Dayatmalara karşı olan bir yazar, başkasının çizdiği yoldan gidiyorsun demesinler diye, çizgili dosya kâğıdına yazı yazmadığını söylüyor.
Zorbalıklar, masum gösterilen dayatmalarla başlarmış.Küçük inatlaşmaların sonucu dikkat edilmezse zorbalıktır.
Onaylamadığınız şeylere tepki verebilmek, doğruyu söyleyebilmenin ilk adımıdır.
Tepki verenlerden rahatsız olanların demokrasiden hele ileri demokrasiden bahsetmemeleri gerekir.
***
Benin çocuğumun geleceğini, kendi ideolojiniz doğrultusunda dayatmalarla belirleme ve yönlendirme gibi bir hakkınız yoktur.
Milli Eğitimin temel kurallarını belirleyebilirsiniz, bizlerde biliriz ki bu temel felsefe Milli Eğitimimizi şekillendiriyor. Kaldı ki bu temel felsefe hazırlanırken bile katılımın sağlandığı bir uzlaşma sağlanabilmelidir.
Ama Milli Eğitimde, özellikle Ateist ve dindar nesil yetiştirme sevdasına kapılmamak gerekmektedir.
***
Devletin dini olmaz, devletin ideolojisi de olmaz, peki devletin neyi olur? Devletin hukuku olur.
Her dine eşit mesafede duran, her ideolojinin rahatça ifade edilebildiği bir demokrasi ile devlet, sistemdeki yerini alır.
Devlet sağladığı hukuk ile her kese güven ve huzur verir.
***
Geçici yetkiler ile devleti yönetme şansını yakalayanlar, kendi ideolojilerini ve kendi inançlarını topluma dayatamazlar.
Çünkü dayatma, zorbalığın akrabasıdır. Zorbalıkta hiçbir devlete yakışmamaktadır.
***
Dayatmalar devlet geleneği haline getirilmemelidir.
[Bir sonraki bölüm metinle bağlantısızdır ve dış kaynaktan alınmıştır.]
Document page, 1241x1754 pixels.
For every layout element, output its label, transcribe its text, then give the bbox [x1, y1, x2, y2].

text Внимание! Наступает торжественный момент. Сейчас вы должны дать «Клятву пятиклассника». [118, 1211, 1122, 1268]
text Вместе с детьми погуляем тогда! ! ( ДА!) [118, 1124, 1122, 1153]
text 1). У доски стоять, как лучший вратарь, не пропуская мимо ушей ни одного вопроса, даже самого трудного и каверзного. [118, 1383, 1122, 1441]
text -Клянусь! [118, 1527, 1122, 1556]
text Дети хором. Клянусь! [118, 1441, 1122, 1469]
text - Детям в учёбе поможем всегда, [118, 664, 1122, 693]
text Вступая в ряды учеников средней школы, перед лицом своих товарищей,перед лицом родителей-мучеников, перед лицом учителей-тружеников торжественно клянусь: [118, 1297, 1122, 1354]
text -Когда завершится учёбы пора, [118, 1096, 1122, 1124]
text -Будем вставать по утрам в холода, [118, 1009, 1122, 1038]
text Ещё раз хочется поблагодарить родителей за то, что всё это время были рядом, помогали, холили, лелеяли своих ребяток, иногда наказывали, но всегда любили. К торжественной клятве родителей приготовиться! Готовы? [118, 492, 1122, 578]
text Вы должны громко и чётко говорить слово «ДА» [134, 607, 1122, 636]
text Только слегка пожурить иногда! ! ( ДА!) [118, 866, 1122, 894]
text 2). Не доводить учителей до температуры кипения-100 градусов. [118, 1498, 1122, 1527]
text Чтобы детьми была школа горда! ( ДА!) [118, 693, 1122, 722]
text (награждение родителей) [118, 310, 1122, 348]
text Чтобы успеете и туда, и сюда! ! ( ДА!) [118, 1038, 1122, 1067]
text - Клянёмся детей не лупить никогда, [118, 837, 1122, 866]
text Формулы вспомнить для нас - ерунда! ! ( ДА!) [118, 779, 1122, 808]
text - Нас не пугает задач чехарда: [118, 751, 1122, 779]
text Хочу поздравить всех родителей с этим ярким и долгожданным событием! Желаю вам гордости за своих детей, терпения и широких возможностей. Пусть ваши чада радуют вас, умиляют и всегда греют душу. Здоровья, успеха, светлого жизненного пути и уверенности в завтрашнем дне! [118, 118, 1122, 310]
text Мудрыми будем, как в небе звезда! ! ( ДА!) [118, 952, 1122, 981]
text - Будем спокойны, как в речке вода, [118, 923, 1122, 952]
Devleti yönetenler, kızgınlıklarının ve tepkilerin esiri olmamalıdırlar.
***
Kesintisiz 8 yıllık eğitimin de, bu gün siyasi iktidarın dayatmaya çalıştığı “4+4+4” eğitim sisteminin de yönlendirdiği çocuklarımızın, lisede okurken, bu okul bana göre bir okul değilmiş, ailemde beni tanıyamamış dediğinde, bu çocukların önü kapatılmamalıdır.
Belirlenecek bir yolla çocuk yeteneğine uygun okula yatay geçiş yapabilmelidir.
***
28 Şubatta önerilen ve bu güne kadar uygulanan 8 yıllık kesintisiz eğitimin, bazı eksiklerine rağmen çok önemli olduğunu düşünüyorum. Sırf 28 Şubatta uygulamaya geçildiği için bu sisteme kötü denilmemelidir.
Bu eğitimin kesintisiz 12 yıla çıkarılmasını önemli buluyorum. İlk-Orta ve Lise öğreniminin kesintisiz ve zorunlu olmasını doğru buluyorum.
Hatta bir adım daha atarak, bir yıllık okul öncesi eğitimin bile zorunlu olmasını istiyorum.
***
Sonuç olarak eğitimin planlanmasında ağırlık eğitimcilerde olmalıdır.
Diğer unsurlar ve meslek kuruluşları da bu işin nasıl olması gerektiği ile ilgili düşüncelerini söylemelidirler.
Siyasilerin çok fazla konuşmadığı ve karışmadığı durumlarda daha doğru şeylerin yapıldığını söyleyebiliriz.